§ Passage shown
───
I notice the high sys time in this case appears to be from not using buffered IO on stdout. applying this small change makes it 8% faster overall:

diff --git a/jaq/src/main.rs b/jaq/src/main.rs
index 02b2390..2ec3e0b 100644
--- a/jaq/src/main.rs
+++ b/jaq/src/main.rs
@@ -3,6 +3,7 @@ use jaq_interpret::{Ctx, Filter, FilterT, ParseCtx, RcIter, Val};
 use std::io::{self, BufRead, Write};
 use std::path::PathBuf;
 use std::process::{ExitCode, Termination};
+use std::io::BufWriter;
 
 #[cfg(feature = "mimalloc")]
 #[global_allocator]
@@ -455,10 +456,11 @@ fn print(cli: &Cli, val: Val, writer: &mut impl Write) -> io::Result<()> {
     Ok(())
───
§ Supplied data
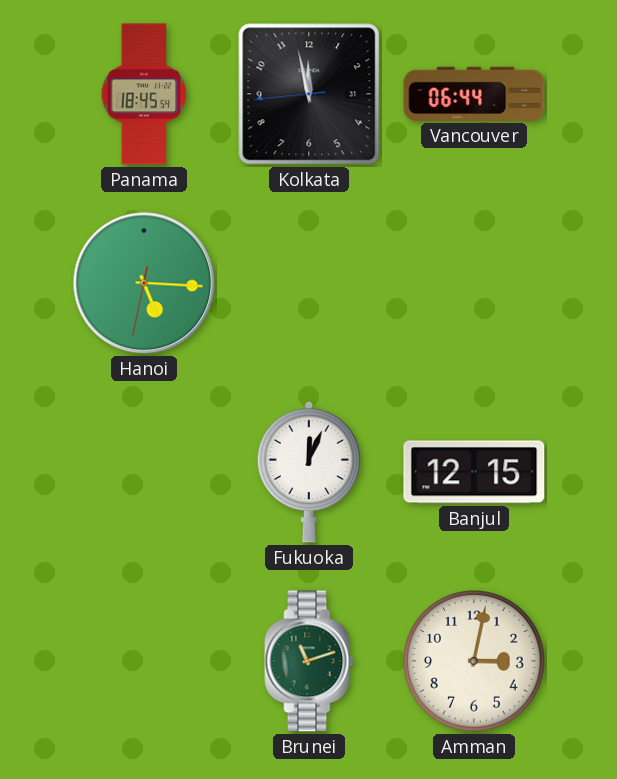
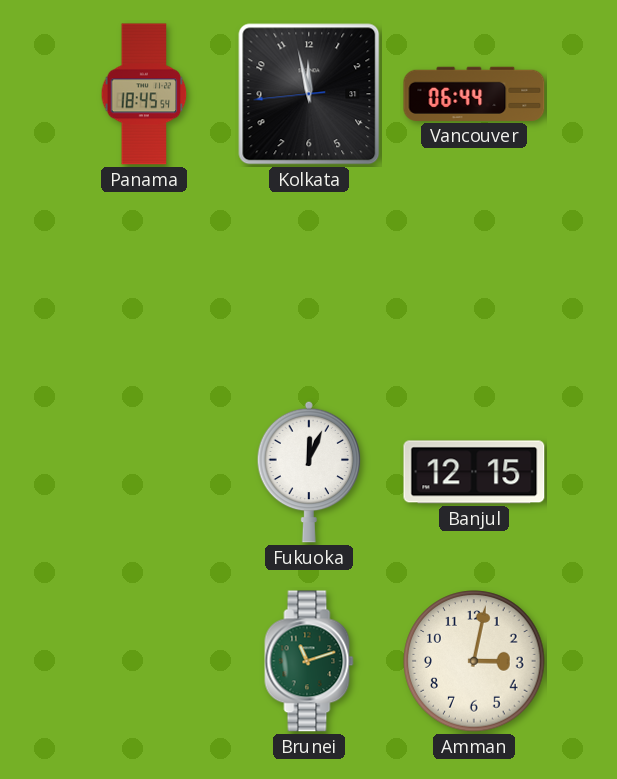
Hanoi: 5:15 -> none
───
§ Task instructions
1. In the comment on buffered stdout output, what change to overall speed does the small patch produce?
2. Continue the comment on buffered stdout output from the point where it stops.

§ Answer list
1. It makes the program 8% faster overall.

2.
 }
 
-fn with_stdout<T>(f: impl FnOnce(&mut io::StdoutLock) -> Result<T, Error>) -> Result<T, Error> {
-    let mut stdout = io::stdout().lock();
-    let y = f(&mut stdout)?;
-    stdout.flush()?;
+fn with_stdout<T>(f: impl FnOnce(&mut BufWriter<io::StdoutLock>) -> Result<T, Error>) -> Result<T, Error> {
+    let stdout = io::stdout().lock();
+    let mut buffered = BufWriter::new(stdout);
+    let y = f(&mut buffered)?;
+    buffered.flush()?;
     Ok(y)
 }

that should probably only buffer stdout if stdout is not a tty though.

❯ hyperfine -M 3 -L prog "./target/release/jaq.orig,./target/release/jaq" -- "zstdcat ~/tmp/json_logs/conn_big.log.zst | {prog} -cr .proto > /dev/null"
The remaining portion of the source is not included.